### DATA FOR PROCESSING:
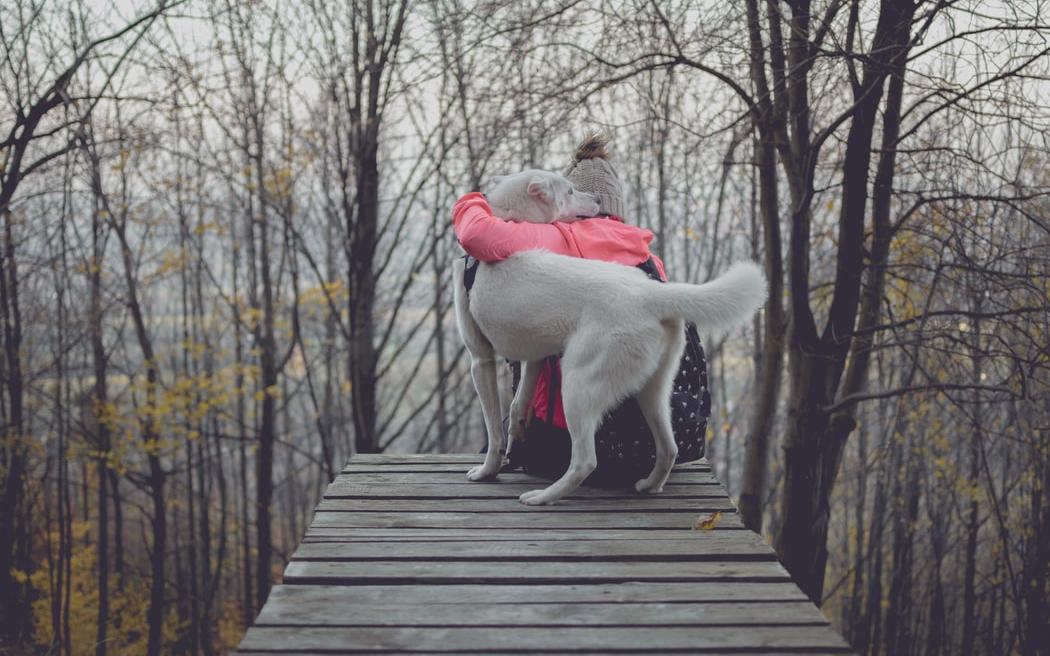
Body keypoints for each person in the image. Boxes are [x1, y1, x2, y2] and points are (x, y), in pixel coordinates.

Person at [451, 131, 710, 485]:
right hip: (646, 444)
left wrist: (474, 201)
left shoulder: (563, 237)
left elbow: (478, 236)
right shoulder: (645, 255)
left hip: (560, 449)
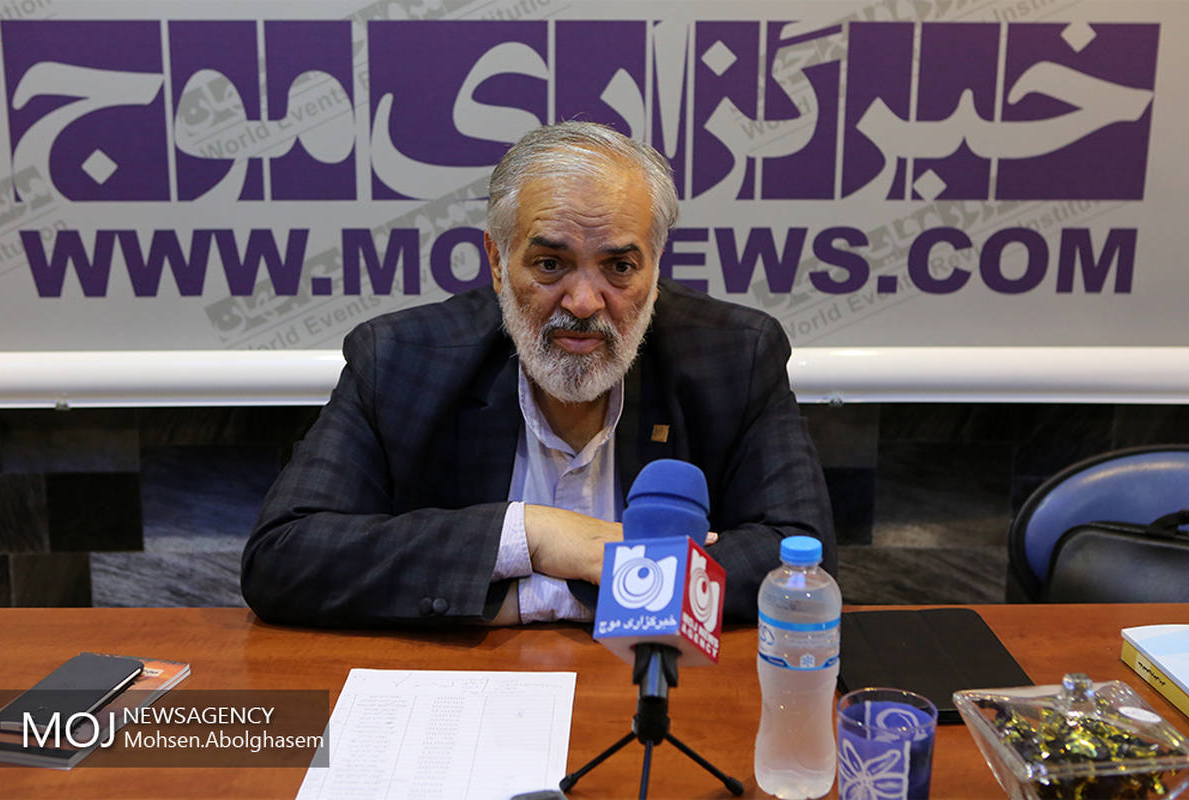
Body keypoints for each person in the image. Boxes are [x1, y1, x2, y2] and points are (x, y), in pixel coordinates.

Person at [242, 121, 834, 627]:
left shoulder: (735, 355)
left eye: (619, 267)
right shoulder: (400, 360)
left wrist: (555, 595)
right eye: (551, 264)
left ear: (655, 269)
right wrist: (537, 535)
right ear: (498, 262)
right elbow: (283, 556)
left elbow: (802, 561)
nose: (584, 302)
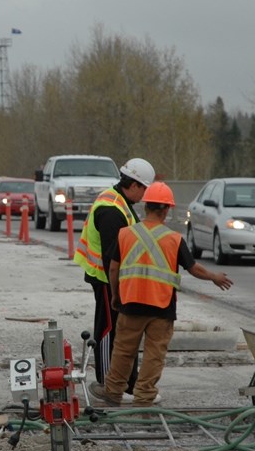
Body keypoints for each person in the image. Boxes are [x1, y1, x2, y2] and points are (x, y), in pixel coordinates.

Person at [90, 182, 233, 407]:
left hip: (130, 304)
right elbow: (194, 268)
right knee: (154, 355)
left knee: (123, 351)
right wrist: (214, 277)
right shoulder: (174, 239)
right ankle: (144, 397)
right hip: (162, 307)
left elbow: (114, 268)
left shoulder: (125, 234)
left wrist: (115, 296)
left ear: (145, 206)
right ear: (166, 209)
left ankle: (113, 392)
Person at [73, 157, 156, 404]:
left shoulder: (120, 201)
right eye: (145, 189)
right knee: (109, 330)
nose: (145, 195)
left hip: (117, 280)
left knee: (123, 331)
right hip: (107, 280)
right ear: (135, 185)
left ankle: (127, 381)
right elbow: (113, 257)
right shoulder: (111, 210)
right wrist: (119, 290)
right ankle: (108, 383)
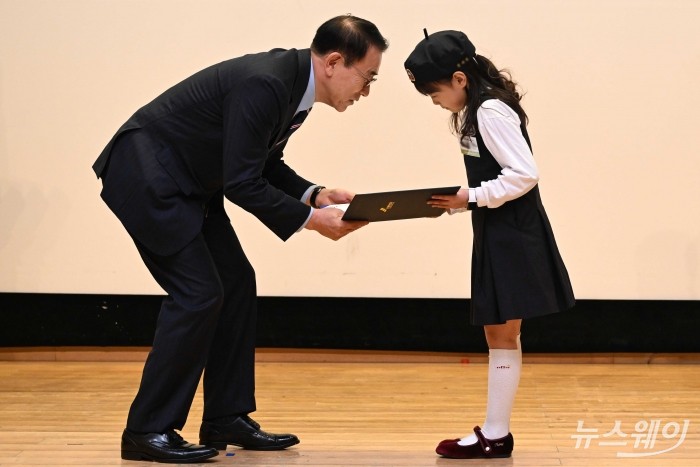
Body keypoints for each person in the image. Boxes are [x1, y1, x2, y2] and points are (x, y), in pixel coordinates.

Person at [92, 15, 388, 463]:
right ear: (333, 62)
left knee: (235, 283)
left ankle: (225, 417)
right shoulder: (268, 84)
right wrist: (313, 220)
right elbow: (242, 183)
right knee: (198, 294)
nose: (365, 91)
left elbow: (261, 164)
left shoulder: (295, 88)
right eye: (367, 78)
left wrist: (315, 193)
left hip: (190, 182)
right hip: (150, 176)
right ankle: (146, 431)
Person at [404, 30, 575, 459]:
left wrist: (471, 196)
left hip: (512, 233)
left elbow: (523, 174)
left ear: (459, 79)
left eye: (434, 92)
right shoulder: (482, 109)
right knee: (501, 332)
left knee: (501, 333)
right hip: (500, 229)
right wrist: (463, 201)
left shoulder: (491, 111)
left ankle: (496, 435)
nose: (435, 101)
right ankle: (496, 432)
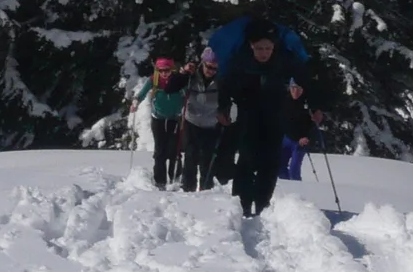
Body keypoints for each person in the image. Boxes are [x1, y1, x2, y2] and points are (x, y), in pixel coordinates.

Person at [219, 21, 312, 217]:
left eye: (268, 48)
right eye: (260, 48)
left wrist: (300, 90)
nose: (264, 52)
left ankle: (262, 204)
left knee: (270, 164)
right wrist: (223, 107)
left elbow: (302, 77)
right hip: (248, 119)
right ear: (252, 46)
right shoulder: (241, 63)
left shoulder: (283, 63)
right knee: (247, 161)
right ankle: (242, 204)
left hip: (274, 119)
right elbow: (225, 86)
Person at [131, 57, 188, 188]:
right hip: (158, 119)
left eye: (167, 70)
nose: (164, 73)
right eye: (161, 70)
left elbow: (187, 95)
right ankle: (160, 181)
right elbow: (142, 93)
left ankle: (175, 178)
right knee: (160, 151)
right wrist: (135, 102)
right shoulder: (154, 80)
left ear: (172, 70)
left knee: (175, 149)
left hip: (175, 118)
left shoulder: (177, 80)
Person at [180, 48, 226, 192]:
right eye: (209, 67)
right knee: (190, 157)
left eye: (214, 68)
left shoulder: (220, 81)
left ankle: (206, 190)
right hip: (191, 121)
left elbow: (226, 101)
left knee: (207, 160)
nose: (211, 71)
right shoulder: (192, 76)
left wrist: (224, 114)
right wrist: (183, 72)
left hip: (210, 124)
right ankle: (188, 189)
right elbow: (171, 87)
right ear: (203, 63)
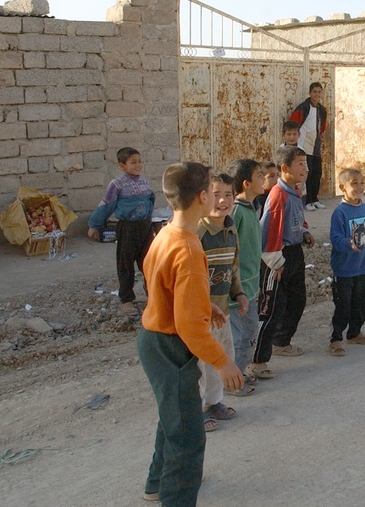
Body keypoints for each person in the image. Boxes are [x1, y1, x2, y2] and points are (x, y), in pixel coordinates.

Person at [138, 162, 244, 505]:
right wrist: (223, 361)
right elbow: (188, 327)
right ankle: (176, 497)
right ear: (202, 196)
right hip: (172, 346)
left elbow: (161, 286)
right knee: (187, 434)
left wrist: (203, 305)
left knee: (173, 416)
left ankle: (156, 483)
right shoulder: (189, 249)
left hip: (153, 340)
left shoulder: (166, 234)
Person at [251, 146, 315, 379]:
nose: (305, 168)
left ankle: (281, 342)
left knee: (297, 300)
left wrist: (305, 233)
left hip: (294, 253)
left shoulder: (295, 192)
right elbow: (268, 233)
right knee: (271, 308)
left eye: (305, 163)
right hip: (277, 257)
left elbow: (296, 219)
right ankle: (257, 360)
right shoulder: (277, 194)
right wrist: (275, 261)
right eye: (300, 163)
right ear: (285, 168)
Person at [196, 173, 245, 430]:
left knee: (222, 355)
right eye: (217, 194)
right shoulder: (199, 231)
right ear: (204, 197)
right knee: (201, 364)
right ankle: (197, 410)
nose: (223, 200)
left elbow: (233, 267)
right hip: (200, 314)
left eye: (228, 194)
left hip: (222, 312)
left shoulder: (230, 228)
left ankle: (214, 402)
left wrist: (239, 292)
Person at [87, 147, 155, 316]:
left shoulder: (144, 182)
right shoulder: (117, 184)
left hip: (145, 227)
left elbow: (151, 200)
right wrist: (94, 224)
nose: (138, 165)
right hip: (128, 228)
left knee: (150, 264)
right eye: (133, 162)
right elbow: (106, 204)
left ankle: (153, 297)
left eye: (139, 161)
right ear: (122, 165)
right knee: (125, 265)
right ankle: (126, 300)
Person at [328, 168, 365, 356]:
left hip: (362, 267)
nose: (360, 187)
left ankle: (354, 333)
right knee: (343, 306)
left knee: (361, 303)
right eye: (354, 183)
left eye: (362, 182)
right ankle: (336, 339)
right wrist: (349, 243)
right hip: (345, 269)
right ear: (342, 187)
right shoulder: (340, 213)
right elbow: (335, 239)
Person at [228, 158, 265, 396]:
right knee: (238, 337)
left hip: (251, 284)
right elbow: (230, 251)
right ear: (246, 183)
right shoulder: (237, 212)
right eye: (259, 176)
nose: (264, 179)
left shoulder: (252, 208)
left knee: (250, 331)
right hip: (237, 290)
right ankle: (231, 381)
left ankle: (239, 372)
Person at [289, 82, 328, 211]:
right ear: (310, 93)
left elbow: (321, 128)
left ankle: (314, 199)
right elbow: (293, 123)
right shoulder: (303, 107)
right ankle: (306, 201)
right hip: (304, 146)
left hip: (315, 146)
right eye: (314, 92)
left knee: (317, 173)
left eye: (319, 92)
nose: (317, 94)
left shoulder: (322, 110)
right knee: (307, 173)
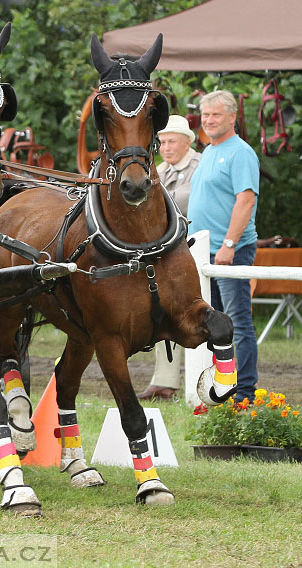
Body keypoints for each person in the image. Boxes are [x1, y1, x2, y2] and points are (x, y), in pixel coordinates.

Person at [186, 89, 260, 401]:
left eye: (216, 115)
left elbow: (246, 200)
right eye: (205, 115)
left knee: (237, 322)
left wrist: (229, 243)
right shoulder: (209, 151)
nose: (210, 120)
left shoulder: (240, 152)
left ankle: (243, 390)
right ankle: (219, 387)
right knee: (210, 323)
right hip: (204, 252)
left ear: (232, 117)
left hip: (230, 251)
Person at [138, 115, 200, 401]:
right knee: (163, 310)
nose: (165, 147)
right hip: (167, 253)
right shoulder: (157, 171)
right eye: (161, 142)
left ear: (188, 142)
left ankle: (208, 380)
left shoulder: (200, 168)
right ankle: (164, 381)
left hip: (197, 246)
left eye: (172, 141)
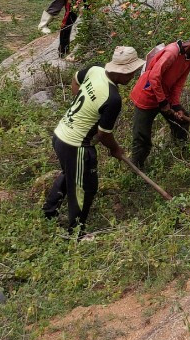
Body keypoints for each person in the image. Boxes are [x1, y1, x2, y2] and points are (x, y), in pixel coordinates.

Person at [42, 45, 145, 237]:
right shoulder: (113, 98)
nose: (133, 76)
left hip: (60, 134)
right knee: (85, 188)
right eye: (131, 72)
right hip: (76, 146)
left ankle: (49, 212)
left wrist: (83, 107)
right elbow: (104, 135)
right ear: (122, 71)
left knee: (70, 174)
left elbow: (75, 79)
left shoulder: (95, 69)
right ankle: (76, 234)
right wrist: (116, 149)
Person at [129, 27, 190, 169]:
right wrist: (163, 102)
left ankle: (180, 156)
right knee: (142, 138)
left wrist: (175, 105)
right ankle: (136, 170)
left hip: (165, 96)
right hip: (147, 95)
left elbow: (179, 82)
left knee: (182, 121)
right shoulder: (171, 53)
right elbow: (154, 77)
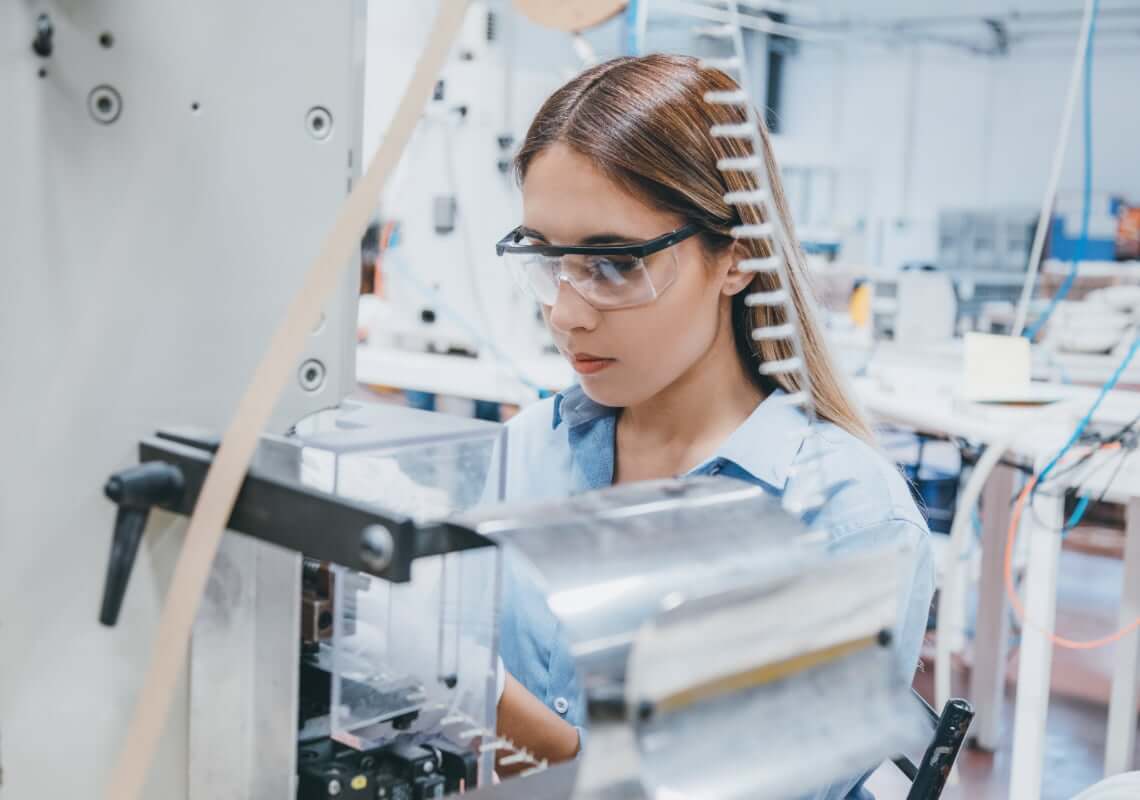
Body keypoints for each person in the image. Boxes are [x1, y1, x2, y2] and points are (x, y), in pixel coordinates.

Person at [490, 54, 933, 798]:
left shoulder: (846, 521)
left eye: (613, 264)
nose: (566, 313)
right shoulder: (532, 448)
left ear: (739, 255)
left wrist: (506, 718)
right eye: (546, 259)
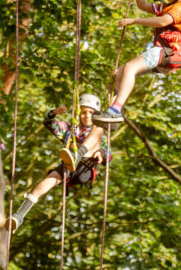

### EXERCISE PROMPT:
Repeat the records above exactly, from the first line through the line that contains "right ankle: (108, 383)", and leave out the pictures.

### RESPONSE:
Body keypoints for each person in the image. Boxes are [x1, y1, x2, y2] and points are (x, y), in pixel coordinates.

Person at [451, 131, 710, 485]:
right hip: (646, 444)
left wrist: (474, 201)
left shoulder: (563, 237)
left elbow: (478, 236)
right shoulder: (645, 255)
left hip: (560, 449)
Body keypoints for each person in the image. Boxes are [x1, y1, x2, y2] and points are (x, y), in pixel coordinates.

Person at [242, 121, 834, 627]:
left shoulder: (735, 355)
left eye: (619, 267)
right shoulder: (400, 360)
left wrist: (555, 595)
right eye: (551, 264)
left ear: (655, 269)
right wrist: (537, 535)
right ear: (498, 262)
right elbow: (283, 556)
left elbow: (802, 561)
nose: (584, 302)
Body keypoints for each person in the image. Boxes are [x1, y1, x2, y2] and points are (x, y), in pixel coordinates.

Person at [90, 182, 233, 407]:
left hip: (130, 304)
right elbow: (194, 268)
right knee: (154, 355)
left knee: (123, 351)
right wrist: (214, 277)
right shoulder: (174, 239)
right ankle: (144, 397)
right hip: (162, 307)
left elbow: (114, 268)
left shoulder: (125, 234)
left wrist: (115, 296)
left ear: (145, 206)
right ear: (166, 209)
left ankle: (113, 392)
Person at [73, 157, 156, 404]:
left shoulder: (120, 201)
right eye: (145, 189)
right knee: (109, 330)
nose: (145, 195)
left hip: (117, 280)
left knee: (123, 331)
right hip: (107, 280)
right ear: (135, 185)
left ankle: (127, 381)
right elbow: (113, 257)
right shoulder: (111, 210)
right wrist: (119, 290)
right ankle: (108, 383)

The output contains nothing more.